Durante el acto, los seguidores más fieles a la ideología original de Bossi entonaron cánticos que pedían la independencia de la Padania, la región rica e industrializada del norte. En un ambiente cargado de nostalgia por el discurso secesionista del antiguo referente de la Liga Norte, se escucharon gritos contra la bandera tricolor italiana y sonó con fuerza el himno de la «Padania Libre». Bossi, quien fue ministro en dos ocasiones bajo el mando de Silvio Berlusconi, mantuvo hasta su último aliento la defensa de una mayor autonomía frente a lo que siempre llamó «la Roma ladrona», un mensaje que caló hondo en sus simpatizantes.

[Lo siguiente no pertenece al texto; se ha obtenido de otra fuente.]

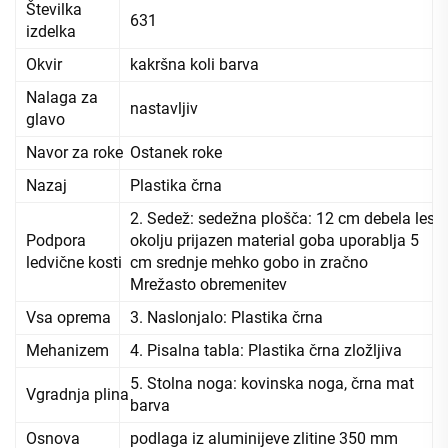
Številka
631
izdelka
Okvir
kakršna koli barva
Nalaga za
nastavljiv
glavo
Navor za roke
Ostanek roke
Nazaj
Plastika črna
2. Sedež: sedežna plošča: 12 cm debela les,
Podpora
okolju prijazen material goba uporablja 5
ledvične kosti
cm srednje mehko gobo in zračno
Mrežasto obremenitev
Vsa oprema
3. Naslonjalo: Plastika črna
Mehanizem
4. Pisalna tabla: Plastika črna zložljiva
5. Stolna noga: kovinska noga, črna mat
Vgradnja plina
barva
Osnova
podlaga iz aluminijeve zlitine 350 mm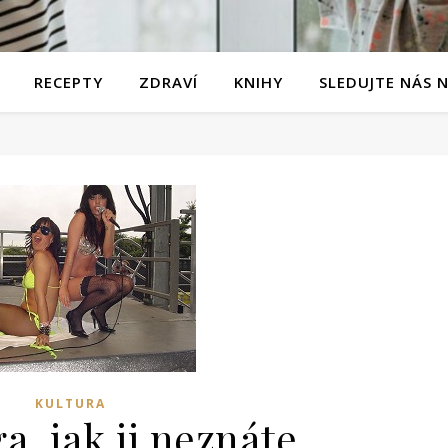
RECEPTY
ZDRAVÍ
KNIHY
SLEDUJTE NÁS 
KULTURA
, jak ji neznáte.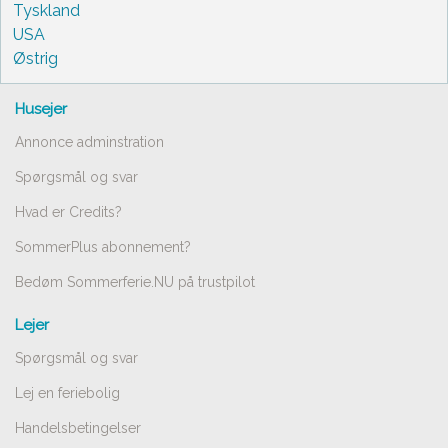
Tyskland
USA
Østrig
Husejer
Annonce adminstration
Spørgsmål og svar
Hvad er Credits?
SommerPlus abonnement?
Bedøm Sommerferie.NU på trustpilot
Lejer
Spørgsmål og svar
Lej en feriebolig
Handelsbetingelser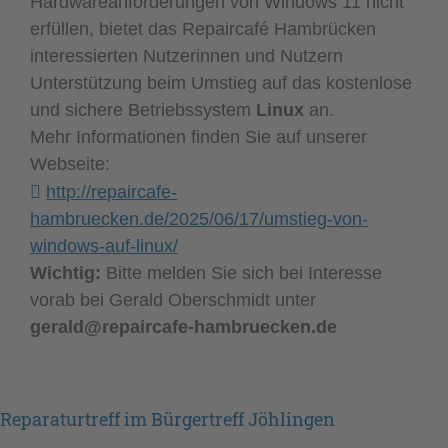
Hardwareanforderungen von Windows 11 nicht
erfüllen, bietet das Repaircafé Hambrücken
interessierten Nutzerinnen und Nutzern
Unterstützung beim Umstieg auf das kostenlose
und sichere Betriebssystem
Linux
an.
Mehr Informationen finden Sie auf unserer
Webseite:
http://repaircafe-
hambruecken.de/2025/06/17/umstieg-von-
windows-auf-linux/
Wichtig:
Bitte melden Sie sich bei Interesse
vorab bei Gerald Oberschmidt unter
gerald@repaircafe-hambruecken.de
Reparaturtreff im Bürgertreff Jöhlingen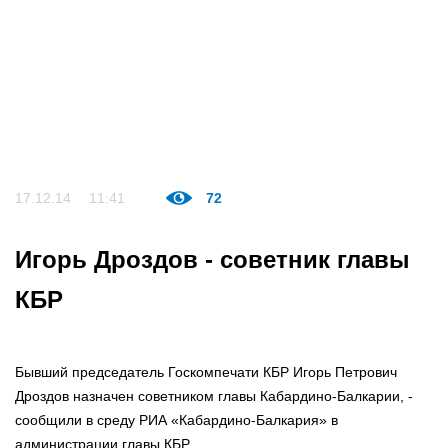
17.12.14
11:41
72
Игорь Дроздов - советник главы
КБР
Бывший председатель Госкомпечати КБР Игорь Петрович
Дроздов назначен советником главы Кабардино-Балкарии, -
сообщили в среду РИА «Кабардино-Балкария» в
администрации главы КБР.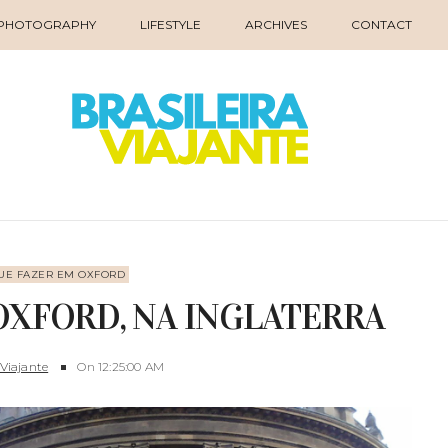
PHOTOGRAPHY
LIFESTYLE
ARCHIVES
CONTACT
UE FAZER EM OXFORD
OXFORD, NA INGLATERRA
 Viajante
On
12:25:00 AM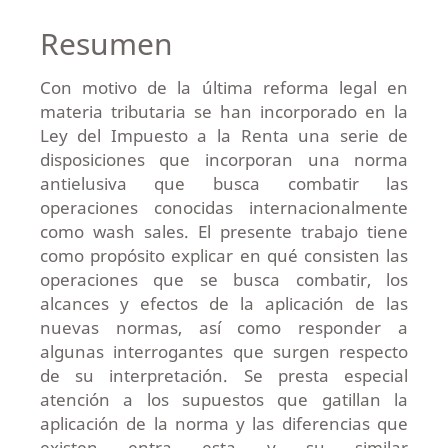
Resumen
Con motivo de la última reforma legal en
materia tributaria se han incorporado en la
Ley del Impuesto a la Renta una serie de
disposiciones que incorporan una norma
antielusiva que busca combatir las
operaciones conocidas internacionalmente
como wash sales. El presente trabajo tiene
como propósito explicar en qué consisten las
operaciones que se busca combatir, los
alcances y efectos de la aplicación de las
nuevas normas, así como responder a
algunas interrogantes que surgen respecto
de su interpretación. Se presta especial
atención a los supuestos que gatillan la
aplicación de la norma y las diferencias que
existen entra esta y su similar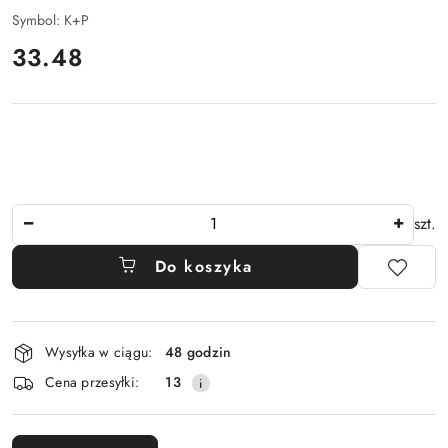
Symbol:
K+P
cena:
33.48
Ilość
szt.
Do koszyka
Dostępność
Wysyłka w ciągu:
48 godzin
i
Cena przesyłki:
13
dostawa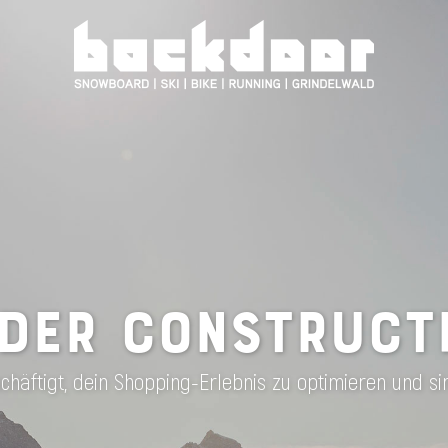
DER CONSTRUCT
häftigt, dein Shopping-Erlebnis zu optimieren und si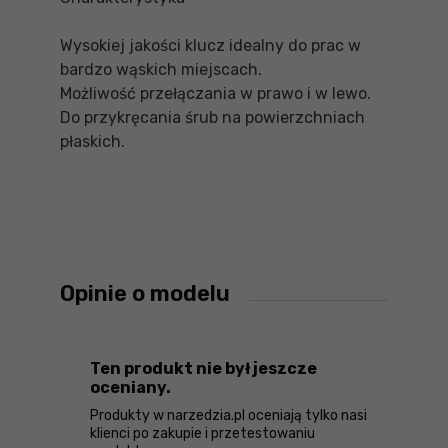
Wysokiej jakości klucz idealny do prac w
bardzo wąskich miejscach.
Możliwość przełączania w prawo i w lewo.
Do przykręcania śrub na powierzchniach
płaskich.
Opinie o modelu
Ten produkt nie był jeszcze
oceniany.
Produkty w narzedzia.pl oceniają tylko nasi
klienci po zakupie i przetestowaniu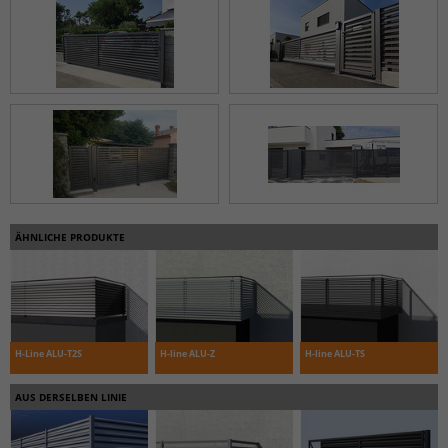
ÄHNLICHE PRODUKTE
H-Line ALU-T2S
H-line ALU-Z
H-line ALU-TS
AUS DERSELBEN LINIE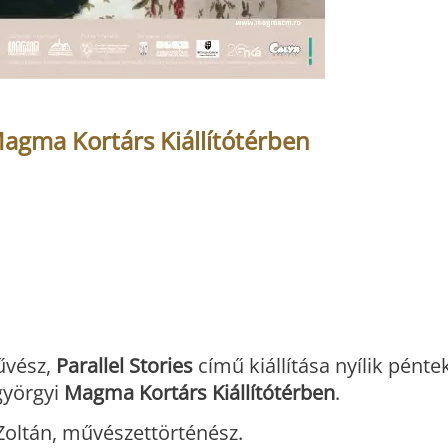
 Magma Kortárs Kiállítótérben
űvész,
Parallel Stories
című kiállítása nyílik pénte
györgyi
Magma Kortárs Kiállítótérben
.
oltán, művészettörténész.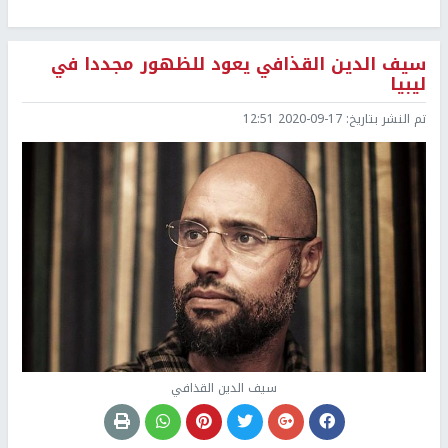
سيف الدين القذافي يعود للظهور مجددا في
ليبيا
تم النشر بتاريخ:
2020-09-17 12:51
سيف الدين القذافي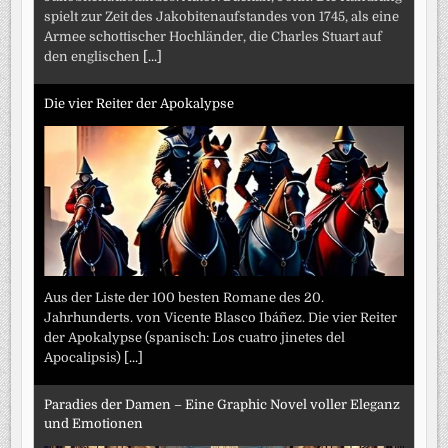
spielt zur Zeit des Jakobitenaufstandes von 1745, als eine
Armee schottischer Hochländer, die Charles Stuart auf
den englischen
[...]
Die vier Reiter der Apokalypse
Aus der Liste der 100 besten Romane des 20.
Jahrhunderts. von Vicente Blasco Ibáñez. Die vier Reiter
der Apokalypse (spanisch: Los cuatro jinetes del
Apocalipsis)
[...]
Paradies der Damen – Eine Graphic Novel voller Eleganz
und Emotionen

Abucheos y reclamos de traición en el funeral
La figura de Matteo Salvini fue una de las más cuestionadas durante el sepelio, recibiendo gritos de «traidor» por parte de los asistentes más radicales. Esto se debe a que el actual representante de la Liga Norte decidió cambiar el rumbo del partido, dejando de lado la lucha exclusiva por el norte para buscar votos en el centro y sur de Italia. Este «golpe de timón» político ha causado un distanciamiento con la base fundadora que hoy ve con recelo cómo la intención de voto de la Liga se ha estancado cerca del 10 por ciento, una cifra muy alejada de sus mejores tiempos de gloria electoral.
Por otro lado, la primera ministra Giorgia Meloni vivió una recepción mixta que reflejó la complejidad del momento. Mientras algunos sectores la vitoreaban con entusiasmo al grito de su nombre, otros la abuchearon mientras exigían la secesión, un concepto que choca directamente con la visión nacionalista de su gobierno. La presencia de la mandataria en el funeral del fundador de la Liga Norte subraya la importancia de la alianza de gobierno actual, pero también deja claro que las promesas de unidad nacional todavía encuentran una resistencia feroz en las tierras que Bossi lideró por décadas.